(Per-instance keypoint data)
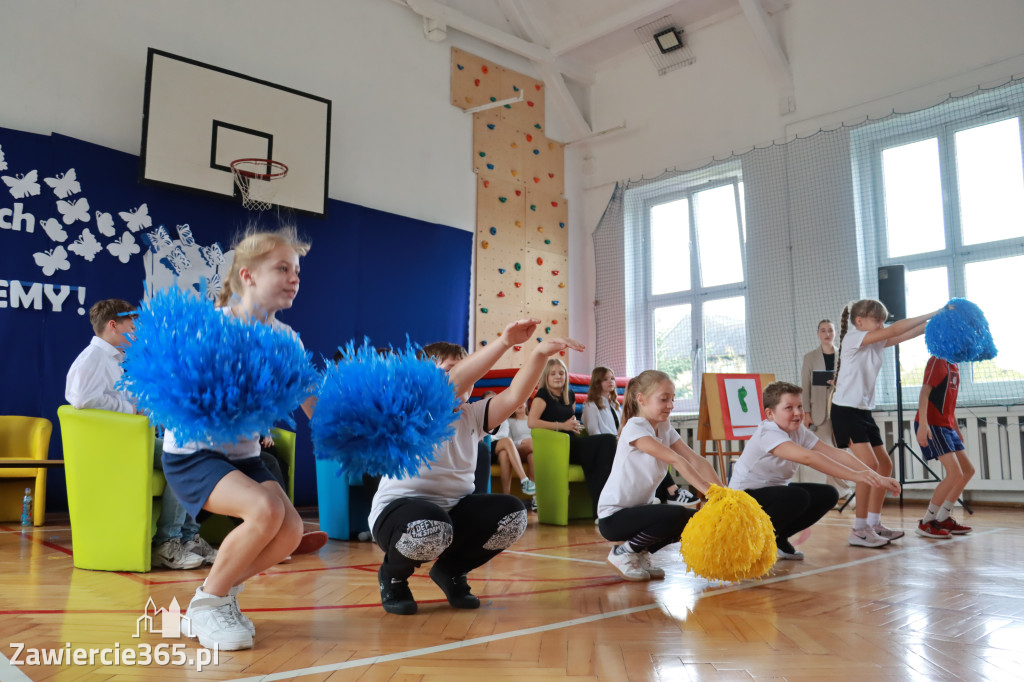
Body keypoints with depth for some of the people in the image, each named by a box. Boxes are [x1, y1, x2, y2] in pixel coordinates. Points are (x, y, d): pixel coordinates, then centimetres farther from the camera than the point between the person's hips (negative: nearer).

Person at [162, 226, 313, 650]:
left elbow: (313, 404, 0)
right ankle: (206, 603, -5)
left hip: (243, 453, 6)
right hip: (192, 452, -6)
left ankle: (223, 593, 14)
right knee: (266, 509, -29)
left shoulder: (285, 338, 0)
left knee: (291, 531, -14)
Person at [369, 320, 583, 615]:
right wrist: (504, 341, -43)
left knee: (513, 514, -17)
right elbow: (455, 381, -34)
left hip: (454, 508, 6)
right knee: (432, 530, -40)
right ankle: (393, 575, -2)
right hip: (401, 507, -6)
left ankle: (451, 571, 9)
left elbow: (514, 395, -14)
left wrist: (539, 354, -32)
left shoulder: (471, 416, 3)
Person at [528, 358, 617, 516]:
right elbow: (532, 422, -13)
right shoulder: (543, 394, 2)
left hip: (572, 444, 7)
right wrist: (561, 426, -13)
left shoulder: (570, 395, 22)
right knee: (608, 441, -25)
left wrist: (575, 426, 14)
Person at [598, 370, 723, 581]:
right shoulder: (634, 428, -19)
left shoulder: (665, 429, 5)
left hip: (639, 509, 8)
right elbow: (675, 460, -28)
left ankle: (640, 553, 12)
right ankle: (623, 553, -5)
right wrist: (708, 490, -34)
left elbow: (696, 460, -8)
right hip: (613, 516, -8)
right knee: (675, 515, -27)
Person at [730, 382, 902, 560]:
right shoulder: (767, 434, -28)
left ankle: (779, 539, 9)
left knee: (827, 495, -5)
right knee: (797, 496, -32)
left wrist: (876, 478, -24)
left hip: (774, 490, 9)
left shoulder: (799, 432, -3)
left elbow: (835, 453, -13)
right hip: (743, 498, -9)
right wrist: (854, 475, -46)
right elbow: (808, 457, -42)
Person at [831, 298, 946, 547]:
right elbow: (894, 330, -19)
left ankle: (873, 524, 19)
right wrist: (934, 313, -17)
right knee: (869, 464, -18)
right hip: (845, 411, -10)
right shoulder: (852, 339, -12)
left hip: (864, 412, 10)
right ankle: (859, 530, -10)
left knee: (884, 465, 10)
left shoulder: (876, 344, 12)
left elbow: (905, 335, 3)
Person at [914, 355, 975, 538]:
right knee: (955, 473, -15)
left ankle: (943, 519, 19)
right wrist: (923, 424, -30)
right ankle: (926, 523, -5)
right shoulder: (938, 360, -10)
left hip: (947, 427, 10)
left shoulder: (953, 365, 18)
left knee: (968, 470, 12)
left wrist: (957, 429, 24)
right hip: (932, 425, -10)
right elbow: (925, 391, -20)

§ Work to complete
Retype, exactly and in full, the lines above from the one containing "left hip: (243, 453, 6)" through the one containing "left hip: (639, 509, 8)".

§ Result
left hip: (243, 453, 6)
right hip: (192, 452, -6)
left ankle: (223, 593, 14)
right knee: (266, 509, -29)
left shoulder: (285, 338, 0)
left knee: (291, 531, -14)
Person at [369, 320, 583, 615]:
right wrist: (504, 341, -43)
left knee: (513, 514, -17)
right elbow: (455, 381, -34)
left hip: (454, 508, 6)
right knee: (432, 530, -40)
right ankle: (393, 575, -2)
right hip: (401, 507, -6)
left ankle: (451, 571, 9)
left elbow: (514, 395, -14)
left wrist: (539, 354, -32)
left shoulder: (471, 416, 3)
Person at [528, 358, 617, 516]:
right elbow: (532, 422, -13)
right shoulder: (543, 394, 2)
left hip: (572, 444, 7)
right wrist: (561, 426, -13)
left shoulder: (570, 395, 22)
right knee: (608, 441, -25)
left wrist: (575, 426, 14)
Person at [598, 370, 723, 581]:
right shoulder: (634, 428, -19)
left shoulder: (665, 429, 5)
left hip: (639, 509, 8)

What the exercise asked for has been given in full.